Effects in vitro and in vivo of a gap junction blocker on epileptiform activities in a genetic model of absence epilepsy.

We investigated the effects of carbenoxolone (CBX), a gap junctions (GJ) blocker, on epileptiform activities in vivo and in vitro. In a first series of experiments, i.p. CBX decreased the cumulative duration of cortical spike-wave discharges (SWD) in adult Genetic Absence Epilepsy Rats from Strasbourg (GAERS) without reduction in the SW amplitude or frequency. Since SWD are generated in thalamocortical networks, we studied the effect of CBX on thalamic and cortical activities elicited by 4-aminopyridine (4AP) in thalamocortical slices from GAERS or non-epileptic rats (NER). Spontaneous ictal-like activities (ILA) were recorded simultaneously in thalamus and somatosensory cortex. However, experiments where these structures were surgically separated showed that ILA were generated in the cortex and recorded by volume conduction in the thalamus.

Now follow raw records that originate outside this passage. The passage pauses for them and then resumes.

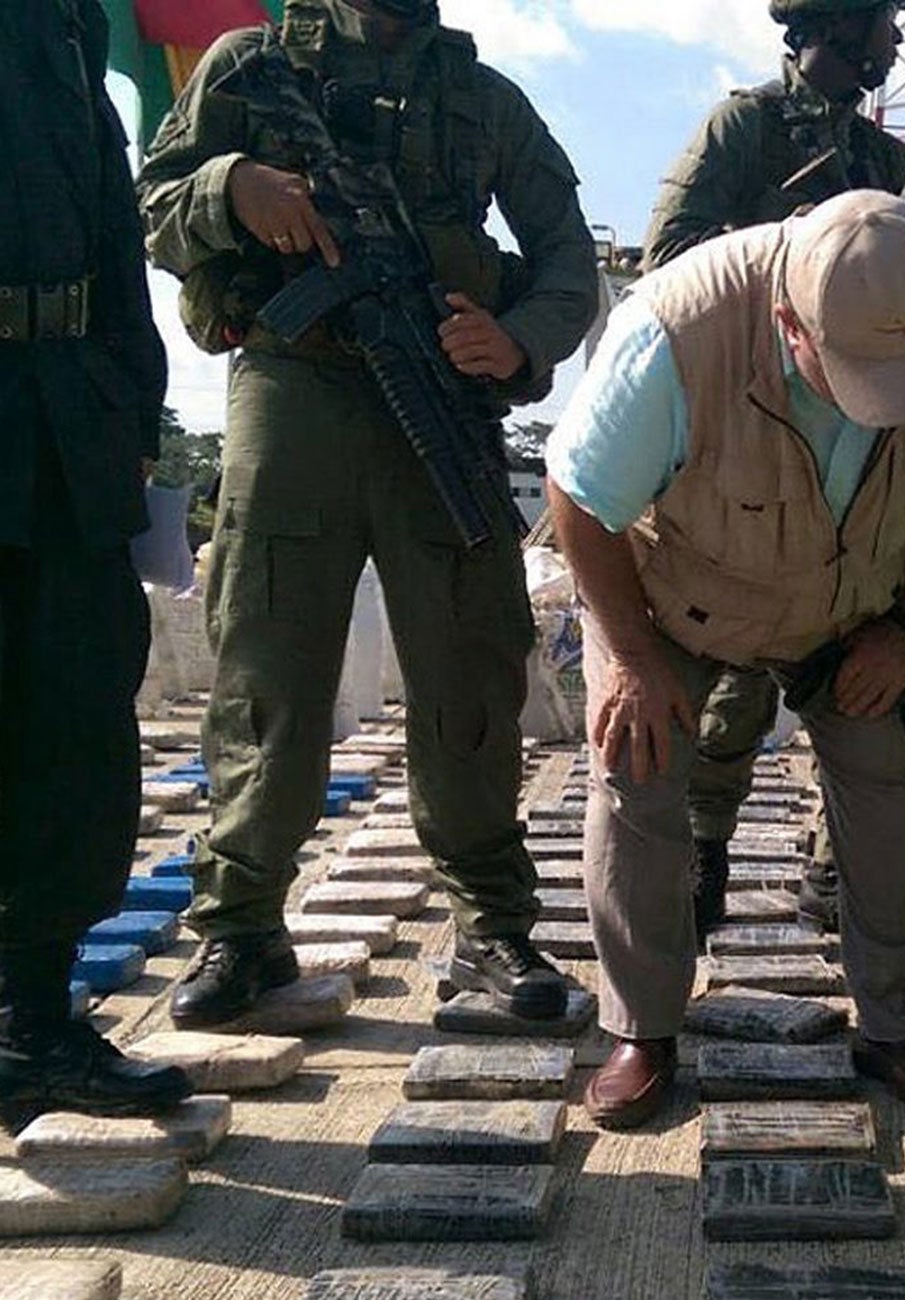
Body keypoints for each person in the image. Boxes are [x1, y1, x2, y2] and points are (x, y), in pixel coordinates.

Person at [138, 0, 601, 1025]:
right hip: (291, 389)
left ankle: (490, 925)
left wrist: (519, 339)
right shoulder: (246, 67)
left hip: (437, 390)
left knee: (469, 667)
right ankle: (244, 929)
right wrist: (231, 188)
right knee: (269, 667)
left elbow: (569, 260)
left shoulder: (483, 101)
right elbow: (153, 202)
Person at [544, 191, 905, 1128]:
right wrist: (635, 659)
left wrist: (904, 626)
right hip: (680, 594)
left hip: (856, 606)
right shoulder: (680, 327)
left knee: (893, 773)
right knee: (637, 763)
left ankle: (893, 1027)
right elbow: (580, 495)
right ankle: (643, 1029)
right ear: (788, 323)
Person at [641, 0, 905, 932]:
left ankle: (833, 861)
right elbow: (667, 262)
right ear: (838, 26)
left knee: (859, 672)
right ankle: (702, 848)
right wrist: (791, 253)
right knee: (726, 678)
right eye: (885, 22)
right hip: (745, 424)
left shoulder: (887, 167)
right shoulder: (745, 129)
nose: (897, 42)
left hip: (858, 441)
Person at [0, 0, 195, 1127]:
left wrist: (130, 410)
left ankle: (37, 1029)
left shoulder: (70, 20)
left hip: (67, 424)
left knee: (76, 725)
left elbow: (116, 238)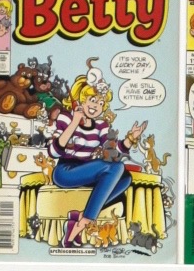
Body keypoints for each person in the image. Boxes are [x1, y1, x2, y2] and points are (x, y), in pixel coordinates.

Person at [47, 66, 145, 248]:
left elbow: (113, 152)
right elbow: (53, 152)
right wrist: (74, 122)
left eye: (100, 103)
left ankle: (79, 218)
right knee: (117, 168)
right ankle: (83, 223)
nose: (95, 106)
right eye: (92, 100)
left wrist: (131, 138)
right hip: (65, 171)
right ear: (82, 100)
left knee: (125, 178)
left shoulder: (101, 125)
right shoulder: (66, 118)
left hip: (89, 171)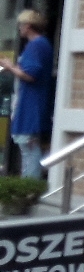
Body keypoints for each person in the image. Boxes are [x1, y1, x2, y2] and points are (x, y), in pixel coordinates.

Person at [0, 10, 53, 179]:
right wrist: (11, 67)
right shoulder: (41, 44)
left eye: (21, 25)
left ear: (28, 26)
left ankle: (30, 188)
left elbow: (30, 75)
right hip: (32, 104)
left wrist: (9, 66)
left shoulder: (36, 45)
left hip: (30, 106)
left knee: (28, 149)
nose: (19, 28)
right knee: (28, 149)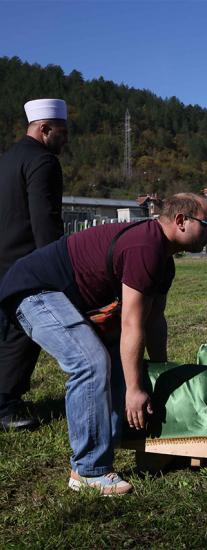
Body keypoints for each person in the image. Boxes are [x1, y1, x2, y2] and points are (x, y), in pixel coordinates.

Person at [0, 193, 207, 494]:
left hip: (60, 295)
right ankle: (88, 471)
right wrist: (135, 389)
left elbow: (154, 321)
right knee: (90, 362)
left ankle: (117, 437)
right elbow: (131, 323)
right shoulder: (146, 248)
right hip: (34, 290)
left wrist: (157, 374)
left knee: (117, 359)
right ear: (181, 221)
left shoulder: (164, 262)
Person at [0, 99, 68, 430]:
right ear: (44, 129)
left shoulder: (7, 158)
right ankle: (5, 406)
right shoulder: (43, 162)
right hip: (24, 263)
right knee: (21, 335)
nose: (65, 140)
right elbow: (45, 220)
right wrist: (57, 265)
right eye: (61, 132)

GABA-dependent negative field potentials were also recorded in the cortex, either isolated or initiating ILA. After bath-applying CBX (100 microM), the frequency and cumulative duration of ILA decreased but less rapidly in GAERS than in NER slices and they disappeared at a time point when GABA-dependent negative potentials remained. These data suggest that GJ do not mediate the 4AP induced interneuronal synchronisation but may be implicated in the spreading of the synchronised activities from interneuronal networks to principal neurones. Our results show that CBX exerts an antiepileptic action in vivo, and that GJ blockers limits spread of synchronised activities in vitro. They may represent an appropriate target for development of new antiepileptic drugs.